Supervision 2 Solution Notes

Below are model answers to help supervisors. The solutions here are not the only possible solutions, but merely suggestions.

Discuss the practical exercises for graph databases. Do you understand the queries and what they are doing?

Supervisor notes: Model answers for the practical exercises are given on a separate page.
In SQL, the creator of a database needs to define the schema up front: that is, what columns each table is going to have, and the datatype of each column. This means that all rows in the table have the same set of columns (although some of them may be set to NULL if the value is unknown).

On the other hand, Cypher does not have an explicit schema: a node can have any set of properties, and you can always add a property with a new name to an existing node.

Discuss the pros and cons of these two approaches.

Supervisor notes:

A schema constrains the data that can be written to a database — it is like a static type checker that you find in a language like ML or Java. The database only allows you to write data that conforms to the schema. This can mean fewer surprises when the data is read: the schema tells you exactly what columns you are going to get back. The schema also acts as a form of documentation (although you generally still need documentation to tell you how to interpret values).

If you ever need to change the structure of the data (for example, if you want to start recording the names of people or the titles of movies in their original script, such as Chinese or Arabic), you would need to change the schema. Databases allow you to do this: for example, you can issue a command to add a new column to an existing table. In some database management systems, such schema changes are expensive.

In Cypher's dynamic approach, there is no need for explicit schema changes, because anybody could add a new property to a node. This can make it easier to manage, but also increases the risk that someone accidentally writes incorrectly formed data to the database.

Cypher's approach is more flexible if there are lots of different entities and relationships with different properties (which in SQL would require either lots of tables, or columns with lots of NULL values). For example, our credits table in the relational schema jammed nine different types of relationship into a single table, and required lots of nulls. The Cypher representation of these relationships and their properties is arguably more elegant.

In the graph databases tutorial we showed a Cypher query for find the number of co-actors for Jennifer Lawrence. How would you write the same query in SQL?

Supervisor notes:

SELECT count(*)
FROM people p1
JOIN credits c1 ON c1.type = 'actor' AND c1.person_id = p1.id
JOIN credits c2 ON c2.type = 'actor' AND c2.movie_id = c1.movie_id
WHERE p1.name = 'Lawrence, Jennifer (III)' AND c2.person_id <> p1.id;

On the small database this query also returns None, like the Cypher query.

We discussed several examples of Cypher queries that have close equivalents in SQL, and some examples that are hard to express in SQL. Discuss: would it make sense to move existing SQL-based applications to Cypher? In what circumstances would you choose one query language over the other?

========================

* STATED GOAL 1
According to the supervision notes, how many different types of relationship did the credits table in the relational schema combine into a single table?
* STATED GOAL 2
Transcribe the stretch of the supervision notes from "Discuss the pros" through "to interpret values).", word for word.

========================

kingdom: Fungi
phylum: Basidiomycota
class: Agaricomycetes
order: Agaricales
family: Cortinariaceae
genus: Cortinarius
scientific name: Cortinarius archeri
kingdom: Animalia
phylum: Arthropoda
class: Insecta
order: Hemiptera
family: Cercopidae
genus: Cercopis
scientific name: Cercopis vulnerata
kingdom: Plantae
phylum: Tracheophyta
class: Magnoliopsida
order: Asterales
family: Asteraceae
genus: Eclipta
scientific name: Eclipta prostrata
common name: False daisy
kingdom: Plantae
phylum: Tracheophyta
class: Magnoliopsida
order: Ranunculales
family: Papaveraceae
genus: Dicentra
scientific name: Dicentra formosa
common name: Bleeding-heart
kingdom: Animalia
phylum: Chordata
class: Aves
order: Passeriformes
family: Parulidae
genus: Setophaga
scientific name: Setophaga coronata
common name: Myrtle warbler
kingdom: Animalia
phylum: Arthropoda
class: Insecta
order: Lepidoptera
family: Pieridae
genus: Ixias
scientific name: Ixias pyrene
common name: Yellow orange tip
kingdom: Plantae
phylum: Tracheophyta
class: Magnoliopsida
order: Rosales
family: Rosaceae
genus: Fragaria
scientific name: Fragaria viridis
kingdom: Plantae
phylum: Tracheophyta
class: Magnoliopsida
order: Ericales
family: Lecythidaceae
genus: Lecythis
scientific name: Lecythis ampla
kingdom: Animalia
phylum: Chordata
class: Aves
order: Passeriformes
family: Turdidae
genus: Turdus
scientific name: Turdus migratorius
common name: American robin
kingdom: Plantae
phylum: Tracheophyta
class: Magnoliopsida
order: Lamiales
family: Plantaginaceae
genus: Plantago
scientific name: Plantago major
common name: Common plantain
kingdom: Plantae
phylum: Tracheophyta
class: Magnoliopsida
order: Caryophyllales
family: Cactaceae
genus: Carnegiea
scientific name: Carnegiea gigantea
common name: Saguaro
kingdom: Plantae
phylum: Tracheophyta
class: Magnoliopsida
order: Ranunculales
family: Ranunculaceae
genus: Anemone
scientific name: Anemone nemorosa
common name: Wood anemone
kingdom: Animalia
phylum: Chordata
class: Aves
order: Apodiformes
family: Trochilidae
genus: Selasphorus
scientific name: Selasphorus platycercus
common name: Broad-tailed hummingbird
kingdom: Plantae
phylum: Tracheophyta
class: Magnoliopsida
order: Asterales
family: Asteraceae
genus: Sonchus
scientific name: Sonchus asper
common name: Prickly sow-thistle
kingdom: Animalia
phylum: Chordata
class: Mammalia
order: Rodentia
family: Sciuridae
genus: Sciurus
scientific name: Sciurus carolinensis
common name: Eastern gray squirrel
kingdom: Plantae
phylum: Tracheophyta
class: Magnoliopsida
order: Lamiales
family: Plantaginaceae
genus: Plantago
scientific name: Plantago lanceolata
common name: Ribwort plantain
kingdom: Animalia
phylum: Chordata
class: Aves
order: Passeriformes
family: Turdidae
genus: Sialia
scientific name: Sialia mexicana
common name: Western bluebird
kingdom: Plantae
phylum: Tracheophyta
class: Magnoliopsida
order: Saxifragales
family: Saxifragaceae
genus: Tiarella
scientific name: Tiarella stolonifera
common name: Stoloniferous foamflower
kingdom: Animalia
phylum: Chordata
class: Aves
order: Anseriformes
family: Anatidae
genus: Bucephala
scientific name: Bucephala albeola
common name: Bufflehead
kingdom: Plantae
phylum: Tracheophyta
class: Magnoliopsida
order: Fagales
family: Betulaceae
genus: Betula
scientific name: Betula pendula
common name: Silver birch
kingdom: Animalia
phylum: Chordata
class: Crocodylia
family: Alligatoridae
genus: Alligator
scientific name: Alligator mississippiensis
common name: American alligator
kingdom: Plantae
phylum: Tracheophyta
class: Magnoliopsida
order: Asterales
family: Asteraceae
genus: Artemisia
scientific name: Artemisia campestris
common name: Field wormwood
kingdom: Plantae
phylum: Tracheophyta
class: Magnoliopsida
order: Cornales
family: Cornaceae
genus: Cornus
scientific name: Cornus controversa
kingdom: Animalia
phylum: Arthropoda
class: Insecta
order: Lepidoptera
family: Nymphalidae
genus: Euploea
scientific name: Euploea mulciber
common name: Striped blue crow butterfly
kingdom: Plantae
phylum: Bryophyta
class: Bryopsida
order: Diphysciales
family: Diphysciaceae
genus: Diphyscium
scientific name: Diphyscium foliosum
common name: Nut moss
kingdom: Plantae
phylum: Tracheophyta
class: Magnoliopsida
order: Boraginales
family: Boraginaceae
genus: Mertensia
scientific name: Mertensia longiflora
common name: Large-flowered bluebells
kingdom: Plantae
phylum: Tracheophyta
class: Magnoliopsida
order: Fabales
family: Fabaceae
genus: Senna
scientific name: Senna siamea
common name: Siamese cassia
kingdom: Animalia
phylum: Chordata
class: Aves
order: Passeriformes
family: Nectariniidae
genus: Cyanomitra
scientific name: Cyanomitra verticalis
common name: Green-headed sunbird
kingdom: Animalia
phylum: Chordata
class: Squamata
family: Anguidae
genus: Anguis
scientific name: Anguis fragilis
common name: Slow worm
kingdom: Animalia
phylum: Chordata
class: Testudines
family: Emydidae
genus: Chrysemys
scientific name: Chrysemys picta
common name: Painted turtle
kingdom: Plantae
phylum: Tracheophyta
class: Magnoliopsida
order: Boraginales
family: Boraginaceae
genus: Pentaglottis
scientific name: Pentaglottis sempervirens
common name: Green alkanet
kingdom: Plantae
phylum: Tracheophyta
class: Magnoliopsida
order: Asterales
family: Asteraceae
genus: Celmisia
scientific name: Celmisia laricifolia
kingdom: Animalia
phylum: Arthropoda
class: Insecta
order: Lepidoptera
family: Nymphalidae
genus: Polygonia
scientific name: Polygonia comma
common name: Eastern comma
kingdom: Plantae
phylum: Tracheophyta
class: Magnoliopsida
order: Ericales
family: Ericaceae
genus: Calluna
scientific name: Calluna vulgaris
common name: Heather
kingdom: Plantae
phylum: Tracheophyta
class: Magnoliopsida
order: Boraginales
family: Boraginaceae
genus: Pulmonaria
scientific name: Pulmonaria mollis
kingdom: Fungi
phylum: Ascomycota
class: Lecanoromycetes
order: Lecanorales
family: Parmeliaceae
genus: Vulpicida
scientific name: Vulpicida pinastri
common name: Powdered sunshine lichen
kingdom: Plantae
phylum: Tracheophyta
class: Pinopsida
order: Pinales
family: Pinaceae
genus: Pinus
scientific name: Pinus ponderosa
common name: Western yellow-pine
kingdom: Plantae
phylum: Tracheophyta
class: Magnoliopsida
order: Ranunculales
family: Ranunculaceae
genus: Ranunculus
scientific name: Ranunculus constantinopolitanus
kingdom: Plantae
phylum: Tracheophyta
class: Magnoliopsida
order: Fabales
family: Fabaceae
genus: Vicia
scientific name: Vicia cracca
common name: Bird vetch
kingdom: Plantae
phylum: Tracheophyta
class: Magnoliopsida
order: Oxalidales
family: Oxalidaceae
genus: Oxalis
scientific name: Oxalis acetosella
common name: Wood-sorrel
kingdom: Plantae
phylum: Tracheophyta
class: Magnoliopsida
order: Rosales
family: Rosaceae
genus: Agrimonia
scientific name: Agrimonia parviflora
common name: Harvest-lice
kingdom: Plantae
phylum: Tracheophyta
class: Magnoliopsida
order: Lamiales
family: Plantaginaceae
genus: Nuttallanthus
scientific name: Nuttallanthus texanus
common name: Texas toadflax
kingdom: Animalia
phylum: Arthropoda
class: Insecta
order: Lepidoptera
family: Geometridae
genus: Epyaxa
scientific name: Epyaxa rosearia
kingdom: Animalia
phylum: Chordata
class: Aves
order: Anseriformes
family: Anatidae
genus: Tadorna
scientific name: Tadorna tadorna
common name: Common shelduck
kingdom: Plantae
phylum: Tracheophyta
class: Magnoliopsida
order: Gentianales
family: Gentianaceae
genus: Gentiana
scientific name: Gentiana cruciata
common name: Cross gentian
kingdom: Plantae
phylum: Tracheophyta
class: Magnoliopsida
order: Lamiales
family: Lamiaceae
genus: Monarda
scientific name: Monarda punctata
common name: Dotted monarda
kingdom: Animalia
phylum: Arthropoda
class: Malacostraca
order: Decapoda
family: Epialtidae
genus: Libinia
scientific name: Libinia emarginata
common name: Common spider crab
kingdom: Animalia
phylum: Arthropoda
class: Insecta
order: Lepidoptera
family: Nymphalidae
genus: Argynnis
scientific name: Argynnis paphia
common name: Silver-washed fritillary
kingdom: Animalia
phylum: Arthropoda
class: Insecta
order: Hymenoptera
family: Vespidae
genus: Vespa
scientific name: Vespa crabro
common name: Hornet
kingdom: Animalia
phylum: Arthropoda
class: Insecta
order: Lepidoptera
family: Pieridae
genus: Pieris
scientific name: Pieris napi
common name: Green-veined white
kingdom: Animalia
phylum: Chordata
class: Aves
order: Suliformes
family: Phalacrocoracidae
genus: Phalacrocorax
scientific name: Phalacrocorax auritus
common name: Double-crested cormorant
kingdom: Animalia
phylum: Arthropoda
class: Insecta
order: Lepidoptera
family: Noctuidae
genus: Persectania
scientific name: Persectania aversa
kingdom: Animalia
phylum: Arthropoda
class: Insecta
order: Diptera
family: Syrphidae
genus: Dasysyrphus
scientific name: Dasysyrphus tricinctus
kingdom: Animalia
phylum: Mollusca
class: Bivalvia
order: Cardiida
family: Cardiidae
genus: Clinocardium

========================

* OUTPUT 1
Nine

* OUTPUT 2
Discuss the pros and cons of these two approaches.

Supervisor notes:

A schema constrains the data that can be written to a database — it is like a static type checker that you find in a language like ML or Java. The database only allows you to write data that conforms to the schema. This can mean fewer surprises when the data is read: the schema tells you exactly what columns you are going to get back. The schema also acts as a form of documentation (although you generally still need documentation to tell you how to interpret values).